God always surprises me. I’m constantly being surprised by God in what I’m asked to do, what I learn I can do, and the opportunities I have. Take an opportunity like the one I had a few years back, to be the Holy Week speaker at Canterbury Cathedral, where I preached on Good Friday to the Archbishop. That is something I never could have imagined doing as rector of a parish, and probably would never have been asked to do if I’d stayed in that role. But in this life, I find I’m constantly surprised by the things I have the privilege of doing, and all the things that I discover I can do. While perhaps I may not be the very best treasurer, I filled that role in the community, and we didn’t go bankrupt. I never in my whole life dreamed that one day I’d be driving a tractor, and yet that’s now the highlight of many of my days at Emery House. Monastic life has a lot of routine to it, just like the church year does, and yet I also experience this life as constantly full of surprises.

What would you say to someone still struggling to find his or her vocation? 

There’s a passage I’ve been going back to over and over again this last little while, Galatians 5:22-23: “The fruit of the Spirit is love, joy, peace, patience, kindness, generosity, faithfulness, gentleness, and self-control.” This for me is the definition of a vocation. I would say that when you find love, joy, peace, patience, kindness, generosity, faithfulness, gentleness, and self-control, then you’ve found your vocation. If you’re always angry, frustrated, or bitter at work or in your relationship, then you’re obviously not in the right place. But I do believe that everybody has a place, or a person, or a community where they can find “love, joy, peace, patience, kindness, generosity, faithfulness, gentleness, and self-control.” Everybody has a vocation to some work, some relationship, some place.

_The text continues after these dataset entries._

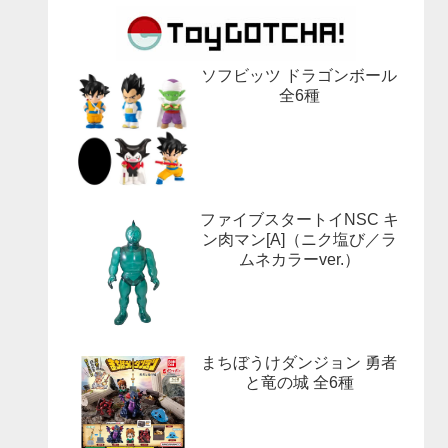
ソフビッツ ドラゴンボール
全6種
ファイブスタートイNSC キ
ン肉マン[A]（ニク塩び／ラ
ムネカラーver.）
まちぼうけダンジョン 勇者
と竜の城 全6種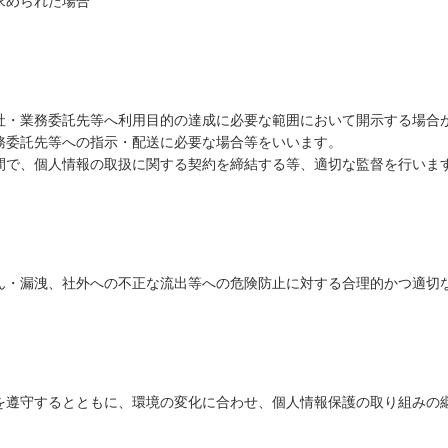
求められた場合
社・業務委託先等へ利用目的の達成に必要な範囲において開示する場合
務委託先等への指示・配送に必要な場合等をいいます。
間で、個人情報の取扱に関する契約を締結する等、適切な監督を行いま
ん・漏洩、社外への不正な流出等への危険防止に対する合理的かつ適切
を遵守するとともに、環境の変化に合わせ、個人情報保護の取り組みの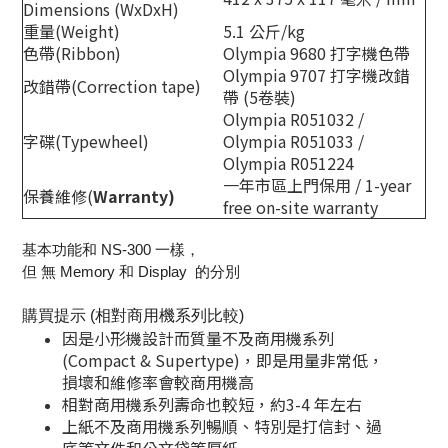
Dimensions (WxDxH)
重量(Weight)
5.1 公斤/kg
色帶(Ribbon)
Olympia 9680 打字機色帶
Olympia 9707 打字機改錯
改錯帶(Correction tape)
帶 (5卷裝)
Olympia R051032 /
字碟(Typewheel)
Olympia R051033 /
Olympia R051224
一年市區上門保用 / 1-year
保養維修(
Warranty)
free on-site warranty
基本功能和 NS-300 一樣，
但 無 Memory 和 Display 的分別
購買提示 (相對
商用機系列比較)
因是小形機設計而質量不及商用機系列
(Compact & Supertype)，即是用量非常低，
損壞和維修率會較商用機高
相對商用機系列壽命也較短，約3-4 年左右
上紙不及商用機系列暢順、特別是打信封、過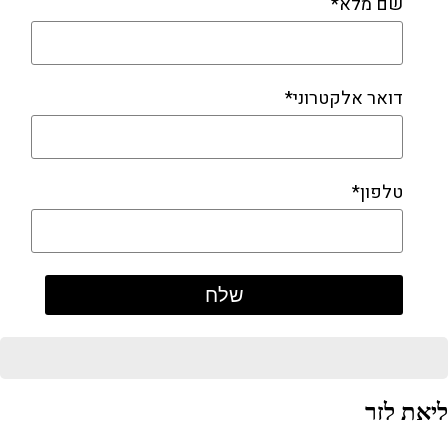
שם מלא*
דואר אלקטרוני*
טלפון*
ליאת לזר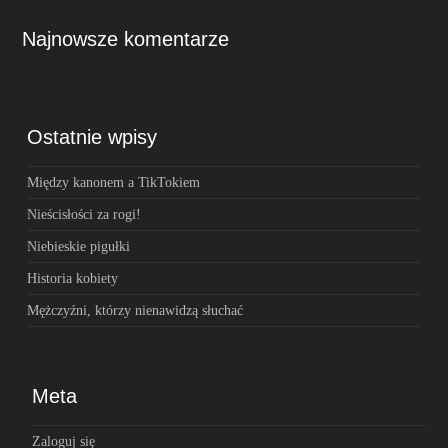
Najnowsze komentarze
Ostatnie wpisy
Między kanonem a TikTokiem
Nieścisłości za rogi!
Niebieskie pigułki
Historia kobiety
Mężczyźni, którzy nienawidzą słuchać
Meta
Zaloguj się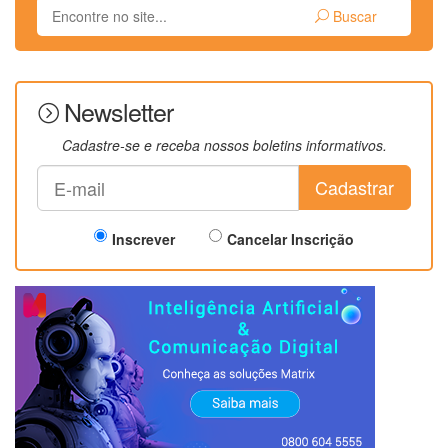
Buscar
Newsletter
Cadastre-se e receba nossos boletins informativos.
Cadastrar
Inscrever
Cancelar Inscrição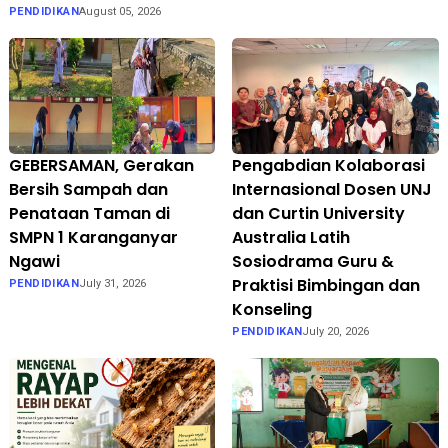
PENDIDIKAN
August 05, 2026
GEBERSAMAN, Gerakan
Pengabdian Kolaborasi
Bersih Sampah dan
Internasional Dosen UNJ
Penataan Taman di
dan Curtin University
SMPN 1 Karanganyar
Australia Latih
Ngawi
Sosiodrama Guru &
Praktisi Bimbingan dan
PENDIDIKAN
July 31, 2026
Konseling
PENDIDIKAN
July 20, 2026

And to someone still wondering about his or her vocation, I would say: take the chance to check it out. I remember, just after I announced that I would be coming to the Monastery, a friend of mine said to me, “Oh James. I once thought I had a vocation to the religious life.” But he never did anything about it, and he always wondered if he should have given it a try. I knew that I didn’t want to look at myself in the mirror in fifty years and say, “I should have tried.” You may discover your answer after a weekend, or a week, or after six months, or even two years. But I think that if you’re curious and you think there’s a vocation toward which God is leading you, nudging you, encouraging you and pushing you, then a weekend or a week, or even a year out of your life, is worth it to check it out. Because that could be the place of love, joy, peace, patience, kindness, generosity, faithfulness, gentleness, and self-control for you.